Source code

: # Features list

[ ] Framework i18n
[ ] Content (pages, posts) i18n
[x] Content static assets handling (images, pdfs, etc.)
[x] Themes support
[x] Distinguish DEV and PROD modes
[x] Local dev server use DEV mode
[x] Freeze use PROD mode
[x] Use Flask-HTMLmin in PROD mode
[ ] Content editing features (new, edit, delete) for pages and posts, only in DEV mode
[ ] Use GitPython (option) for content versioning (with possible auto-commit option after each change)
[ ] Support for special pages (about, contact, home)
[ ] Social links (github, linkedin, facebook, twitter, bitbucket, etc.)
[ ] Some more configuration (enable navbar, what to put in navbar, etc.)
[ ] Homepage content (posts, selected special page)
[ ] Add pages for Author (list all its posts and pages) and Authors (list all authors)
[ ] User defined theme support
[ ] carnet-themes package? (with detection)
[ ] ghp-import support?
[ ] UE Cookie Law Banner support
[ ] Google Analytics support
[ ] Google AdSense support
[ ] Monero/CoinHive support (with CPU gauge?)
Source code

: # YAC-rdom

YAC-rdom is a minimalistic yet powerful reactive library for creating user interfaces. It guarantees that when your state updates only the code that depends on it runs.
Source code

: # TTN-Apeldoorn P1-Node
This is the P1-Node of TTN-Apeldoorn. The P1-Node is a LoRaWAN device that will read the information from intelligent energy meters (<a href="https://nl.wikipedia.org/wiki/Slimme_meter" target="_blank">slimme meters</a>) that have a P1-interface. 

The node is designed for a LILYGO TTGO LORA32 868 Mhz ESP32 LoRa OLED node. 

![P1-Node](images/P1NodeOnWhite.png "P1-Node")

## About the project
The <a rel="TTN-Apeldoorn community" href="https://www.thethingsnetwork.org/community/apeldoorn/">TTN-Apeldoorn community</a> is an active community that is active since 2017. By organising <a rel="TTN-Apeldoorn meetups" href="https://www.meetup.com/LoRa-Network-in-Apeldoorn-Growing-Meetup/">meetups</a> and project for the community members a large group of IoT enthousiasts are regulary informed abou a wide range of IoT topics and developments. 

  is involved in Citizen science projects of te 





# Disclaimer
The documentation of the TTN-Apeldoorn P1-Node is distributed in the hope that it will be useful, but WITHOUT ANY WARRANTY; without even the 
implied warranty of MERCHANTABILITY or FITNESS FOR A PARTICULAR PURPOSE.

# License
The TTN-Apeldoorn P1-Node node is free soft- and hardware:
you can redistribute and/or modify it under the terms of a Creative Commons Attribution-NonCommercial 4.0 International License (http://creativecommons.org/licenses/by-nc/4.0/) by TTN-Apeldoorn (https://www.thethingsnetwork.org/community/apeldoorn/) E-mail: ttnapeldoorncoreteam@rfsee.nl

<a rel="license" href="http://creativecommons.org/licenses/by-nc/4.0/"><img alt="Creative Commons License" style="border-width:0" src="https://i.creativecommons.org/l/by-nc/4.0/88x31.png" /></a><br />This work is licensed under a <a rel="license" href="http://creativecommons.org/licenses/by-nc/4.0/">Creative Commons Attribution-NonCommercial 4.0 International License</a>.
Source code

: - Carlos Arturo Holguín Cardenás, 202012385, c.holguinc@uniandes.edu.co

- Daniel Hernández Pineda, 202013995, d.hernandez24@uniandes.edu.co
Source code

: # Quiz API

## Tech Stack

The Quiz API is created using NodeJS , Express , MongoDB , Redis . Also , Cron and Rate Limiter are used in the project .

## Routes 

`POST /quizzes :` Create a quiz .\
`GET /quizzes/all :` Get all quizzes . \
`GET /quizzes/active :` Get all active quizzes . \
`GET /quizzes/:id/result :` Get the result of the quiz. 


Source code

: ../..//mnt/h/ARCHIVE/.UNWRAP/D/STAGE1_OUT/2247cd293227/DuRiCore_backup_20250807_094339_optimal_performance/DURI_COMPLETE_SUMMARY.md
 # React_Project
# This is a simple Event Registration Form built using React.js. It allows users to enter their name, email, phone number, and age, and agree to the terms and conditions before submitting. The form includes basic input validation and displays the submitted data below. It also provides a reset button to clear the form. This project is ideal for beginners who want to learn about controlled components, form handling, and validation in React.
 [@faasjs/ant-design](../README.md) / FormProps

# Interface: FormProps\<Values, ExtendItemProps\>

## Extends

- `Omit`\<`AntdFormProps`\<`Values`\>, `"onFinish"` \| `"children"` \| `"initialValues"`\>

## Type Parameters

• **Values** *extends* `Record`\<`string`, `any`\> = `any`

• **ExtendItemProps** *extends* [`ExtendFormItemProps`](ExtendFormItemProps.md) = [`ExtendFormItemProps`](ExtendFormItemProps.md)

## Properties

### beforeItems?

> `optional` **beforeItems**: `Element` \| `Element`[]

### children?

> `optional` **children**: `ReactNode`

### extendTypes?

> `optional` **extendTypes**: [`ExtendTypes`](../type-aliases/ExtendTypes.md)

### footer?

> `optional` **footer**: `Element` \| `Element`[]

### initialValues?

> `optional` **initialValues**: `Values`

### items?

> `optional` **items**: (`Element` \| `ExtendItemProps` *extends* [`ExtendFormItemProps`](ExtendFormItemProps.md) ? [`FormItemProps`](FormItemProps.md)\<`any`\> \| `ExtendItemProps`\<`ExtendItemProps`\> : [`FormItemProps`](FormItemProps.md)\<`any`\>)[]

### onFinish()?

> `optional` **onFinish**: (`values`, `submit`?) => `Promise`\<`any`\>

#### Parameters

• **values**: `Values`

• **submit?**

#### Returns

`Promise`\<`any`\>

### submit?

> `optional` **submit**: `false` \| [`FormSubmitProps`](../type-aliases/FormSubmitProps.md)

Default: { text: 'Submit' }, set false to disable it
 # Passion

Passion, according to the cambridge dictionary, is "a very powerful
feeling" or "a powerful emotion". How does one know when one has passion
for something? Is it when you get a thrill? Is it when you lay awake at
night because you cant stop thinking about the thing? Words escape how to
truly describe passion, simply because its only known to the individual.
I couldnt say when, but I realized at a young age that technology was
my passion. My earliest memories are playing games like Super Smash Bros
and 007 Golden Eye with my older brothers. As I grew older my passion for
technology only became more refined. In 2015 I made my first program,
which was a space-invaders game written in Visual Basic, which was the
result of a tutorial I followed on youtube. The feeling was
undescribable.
• • • • •
(Exercise directions)
Please pick out every line above that contains the string "Element", and copy each one. Case counts.

(Task result)
> `optional` **beforeItems**: `Element` \| `Element`[]
> `optional` **footer**: `Element` \| `Element`[]
> `optional` **items**: (`Element` \| `ExtendItemProps` *extends* [`ExtendFormItemProps`](ExtendFormItemProps.md) ? [`FormItemProps`](FormItemProps.md)\<`any`\> \| `ExtendItemProps`\<`ExtendItemProps`\> : [`FormItemProps`](FormItemProps.md)\<`any`\>)[]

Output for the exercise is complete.